Work task
What is needed here is an exact copy of every entry.

(Stored data entries)
|---|

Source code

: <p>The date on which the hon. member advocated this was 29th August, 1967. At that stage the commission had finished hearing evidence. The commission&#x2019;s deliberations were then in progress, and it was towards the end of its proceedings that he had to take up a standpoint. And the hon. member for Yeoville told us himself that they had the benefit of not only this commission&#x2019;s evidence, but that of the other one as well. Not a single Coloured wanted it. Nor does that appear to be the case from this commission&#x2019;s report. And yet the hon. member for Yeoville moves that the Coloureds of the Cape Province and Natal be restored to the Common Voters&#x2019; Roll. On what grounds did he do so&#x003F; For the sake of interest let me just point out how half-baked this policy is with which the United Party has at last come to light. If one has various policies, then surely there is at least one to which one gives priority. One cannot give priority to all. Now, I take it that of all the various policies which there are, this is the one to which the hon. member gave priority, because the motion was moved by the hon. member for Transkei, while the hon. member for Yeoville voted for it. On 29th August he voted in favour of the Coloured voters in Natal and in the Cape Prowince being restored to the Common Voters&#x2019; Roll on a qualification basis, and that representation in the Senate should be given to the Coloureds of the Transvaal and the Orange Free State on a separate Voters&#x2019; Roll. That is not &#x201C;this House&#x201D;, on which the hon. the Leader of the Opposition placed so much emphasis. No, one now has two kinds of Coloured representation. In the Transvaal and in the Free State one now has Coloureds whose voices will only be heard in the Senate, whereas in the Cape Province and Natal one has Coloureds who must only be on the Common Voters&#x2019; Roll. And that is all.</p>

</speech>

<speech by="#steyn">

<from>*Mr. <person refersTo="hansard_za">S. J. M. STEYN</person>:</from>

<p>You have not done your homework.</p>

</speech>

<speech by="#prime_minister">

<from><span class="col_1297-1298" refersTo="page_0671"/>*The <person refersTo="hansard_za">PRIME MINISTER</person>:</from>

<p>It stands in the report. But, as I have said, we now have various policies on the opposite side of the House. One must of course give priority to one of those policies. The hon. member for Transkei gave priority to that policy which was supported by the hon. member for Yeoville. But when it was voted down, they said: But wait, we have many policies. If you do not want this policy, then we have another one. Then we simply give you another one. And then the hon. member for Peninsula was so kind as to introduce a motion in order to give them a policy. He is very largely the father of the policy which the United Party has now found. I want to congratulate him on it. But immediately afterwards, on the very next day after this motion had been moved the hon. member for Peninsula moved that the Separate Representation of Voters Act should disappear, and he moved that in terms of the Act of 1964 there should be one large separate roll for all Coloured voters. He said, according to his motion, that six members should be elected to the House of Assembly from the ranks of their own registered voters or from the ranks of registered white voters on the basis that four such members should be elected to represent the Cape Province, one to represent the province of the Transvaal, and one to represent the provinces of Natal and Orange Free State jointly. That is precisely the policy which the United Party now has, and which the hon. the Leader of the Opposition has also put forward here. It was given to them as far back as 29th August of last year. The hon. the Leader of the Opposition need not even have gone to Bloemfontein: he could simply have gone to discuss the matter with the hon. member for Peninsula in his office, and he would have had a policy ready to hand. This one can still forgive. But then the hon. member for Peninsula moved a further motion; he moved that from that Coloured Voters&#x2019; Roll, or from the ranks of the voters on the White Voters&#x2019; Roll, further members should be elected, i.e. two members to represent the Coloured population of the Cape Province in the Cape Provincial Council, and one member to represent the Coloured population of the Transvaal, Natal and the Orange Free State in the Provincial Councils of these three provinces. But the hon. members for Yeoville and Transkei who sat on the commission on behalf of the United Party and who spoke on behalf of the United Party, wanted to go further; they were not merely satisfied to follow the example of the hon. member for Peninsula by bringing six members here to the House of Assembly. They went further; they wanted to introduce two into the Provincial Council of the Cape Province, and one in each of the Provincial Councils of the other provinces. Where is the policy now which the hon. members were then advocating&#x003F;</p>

|---|

Solution to this task
Source code

: <p>The date on which the hon. member advocated this was 29th August, 1967. At that stage the commission had finished hearing evidence. The commission&#x2019;s deliberations were then in progress, and it was towards the end of its proceedings that he had to take up a standpoint. And the hon. member for Yeoville told us himself that they had the benefit of not only this commission&#x2019;s evidence, but that of the other one as well. Not a single Coloured wanted it. Nor does that appear to be the case from this commission&#x2019;s report. And yet the hon. member for Yeoville moves that the Coloureds of the Cape Province and Natal be restored to the Common Voters&#x2019; Roll. On what grounds did he do so&#x003F; For the sake of interest let me just point out how half-baked this policy is with which the United Party has at last come to light. If one has various policies, then surely there is at least one to which one gives priority. One cannot give priority to all. Now, I take it that of all the various policies which there are, this is the one to which the hon. member gave priority, because the motion was moved by the hon. member for Transkei, while the hon. member for Yeoville voted for it. On 29th August he voted in favour of the Coloured voters in Natal and in the Cape Prowince being restored to the Common Voters&#x2019; Roll on a qualification basis, and that representation in the Senate should be given to the Coloureds of the Transvaal and the Orange Free State on a separate Voters&#x2019; Roll. That is not &#x201C;this House&#x201D;, on which the hon. the Leader of the Opposition placed so much emphasis. No, one now has two kinds of Coloured representation. In the Transvaal and in the Free State one now has Coloureds whose voices will only be heard in the Senate, whereas in the Cape Province and Natal one has Coloureds who must only be on the Common Voters&#x2019; Roll. And that is all.</p>

</speech>

<speech by="#steyn">

<from>*Mr. <person refersTo="hansard_za">S. J. M. STEYN</person>:</from>

<p>You have not done your homework.</p>

</speech>

<speech by="#prime_minister">

<from><span class="col_1297-1298" refersTo="page_0671"/>*The <person refersTo="hansard_za">PRIME MINISTER</person>:</from>

<p>It stands in the report. But, as I have said, we now have various policies on the opposite side of the House. One must of course give priority to one of those policies. The hon. member for Transkei gave priority to that policy which was supported by the hon. member for Yeoville. But when it was voted down, they said: But wait, we have many policies. If you do not want this policy, then we have another one. Then we simply give you another one. And then the hon. member for Peninsula was so kind as to introduce a motion in order to give them a policy. He is very largely the father of the policy which the United Party has now found. I want to congratulate him on it. But immediately afterwards, on the very next day after this motion had been moved the hon. member for Peninsula moved that the Separate Representation of Voters Act should disappear, and he moved that in terms of the Act of 1964 there should be one large separate roll for all Coloured voters. He said, according to his motion, that six members should be elected to the House of Assembly from the ranks of their own registered voters or from the ranks of registered white voters on the basis that four such members should be elected to represent the Cape Province, one to represent the province of the Transvaal, and one to represent the provinces of Natal and Orange Free State jointly. That is precisely the policy which the United Party now has, and which the hon. the Leader of the Opposition has also put forward here. It was given to them as far back as 29th August of last year. The hon. the Leader of the Opposition need not even have gone to Bloemfontein: he could simply have gone to discuss the matter with the hon. member for Peninsula in his office, and he would have had a policy ready to hand. This one can still forgive. But then the hon. member for Peninsula moved a further motion; he moved that from that Coloured Voters&#x2019; Roll, or from the ranks of the voters on the White Voters&#x2019; Roll, further members should be elected, i.e. two members to represent the Coloured population of the Cape Province in the Cape Provincial Council, and one member to represent the Coloured population of the Transvaal, Natal and the Orange Free State in the Provincial Councils of these three provinces. But the hon. members for Yeoville and Transkei who sat on the commission on behalf of the United Party and who spoke on behalf of the United Party, wanted to go further; they were not merely satisfied to follow the example of the hon. member for Peninsula by bringing six members here to the House of Assembly. They went further; they wanted to introduce two into the Provincial Council of the Cape Province, and one in each of the Provincial Councils of the other provinces. Where is the policy now which the hon. members were then advocating&#x003F;</p>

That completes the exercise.